Уорлок ушел, а Джулианна, дрожа всем телом, в отчаянии рухнула на диван и закрыла лицо руками.
Том был в страшной опасности. Его взгляды были намного радикальнее, чем убеждения Джулианны. Том мог одобрять даже категоричные идеи Батлера. Трейтон на дух не выносил английскую аристократию: он часто рассуждал о необходимости лишить собственности целый общественный класс одним махом, невзирая на то, что для этого потребуется! Том осмеливался говорить даже о свержении короля, о том, что страной должно управлять правительство, такое же как во Франции, за которое проголосовали бы выбранные представители населения. Но Джулианна никогда не обсуждала с Томом достоинства и недостатки подобных революционных идей – слишком уж неправдоподобными представлялись эти взгляды. Как сказал Уорлок, Англия – не Франция, и здесь еще не созрели до революции.

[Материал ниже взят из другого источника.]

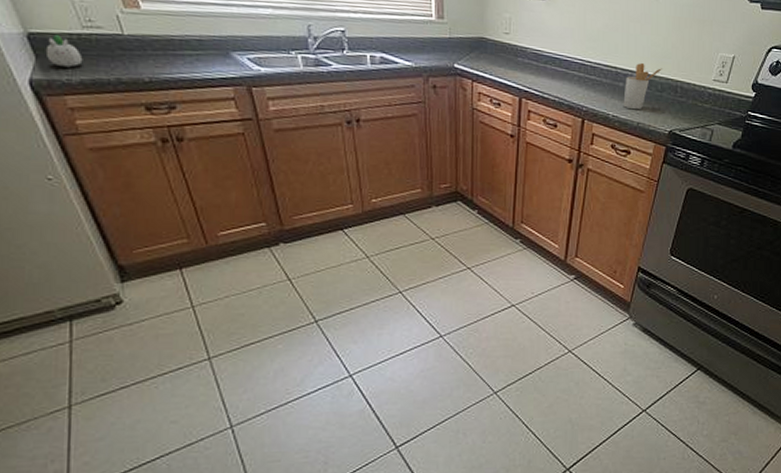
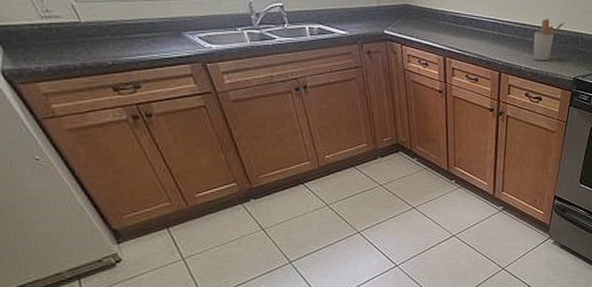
succulent planter: present [45,35,83,68] -> none [10,27,48,56]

Но убеждения Тома сами по себе уже были государственной изменой.
Джулианна знала: если Тому предъявят подобное обвинение, его совершенно точно признают виновным.
И как после этого она могла отказать в том, о чем просил ее презренный дядя? Ах, если бы только нашелся какой-то другой способ добиться освобождения Тома!
– Джулианна?
Она вскочила с дивана, услышав голос Доминика. Педжет стоял на пороге гостиной, пристально глядя на нее.
– Ты чуть не плачешь. Жерар сказал мне, что здесь был Уорлок. Что случилось?
А вдруг во власти Доминика было вызволить Тома из тюрьмы?
Джулианна бросилась вперед.
– Я никогда никого не презирала больше, чем Уорлока! – Она захлопнула дверь за спиной Доминика, глаза которого изумленно округлились. – Тома арестовали. Его будут судить за государственную измену.
Доминик сжал ее плечи.
– Постарайся успокоиться.
– Как я могу быть спокойной? Власти прервали работу съезда в Эдинбурге. Триста участников были арестованы. Среди них был Том!
Он отпустил Джулианну.
– Я услышал об этих арестах вчера вечером. Мне не пришло в голову, что Трейтон может оказаться одним из задержанных.
– Я так переживаю, а ты не волнуешься вовсе!
Доминик помрачнел:
– Трейтон – оголтелый якобинец. Полагаю, он может быть опасен для таких людей, как я, как твой брат.
Джулианна застыла на месте. Надо же, а она совершенно забыла, что Том написал Марселю, изобличив Доминика в качестве британского шпиона. Джулианна затрепетала, понимая, что теперь просто обязана сказать Доминику правду. Он мог оказаться в опасности. Шпионы могли затаиться близ Бедфорд-Хаус – или даже внутри дома.
Но Джулианна знала и то, что никогда не забудет глаза Доминика этим утром, когда он застал ее роющейся в его столе. Если она признается Доминику, что натворила, он никогда больше не будет доверять ей – и ни за что не поможет Тому.
Она не знала, как поступить.
– Что с тобой, почему ты так ломаешь руки?
Джулианна расцепила нервно сомкнутые пальцы.
– Его нельзя судить за измену. Что, если его повесят? Том – мой друг, я знаю его с детства!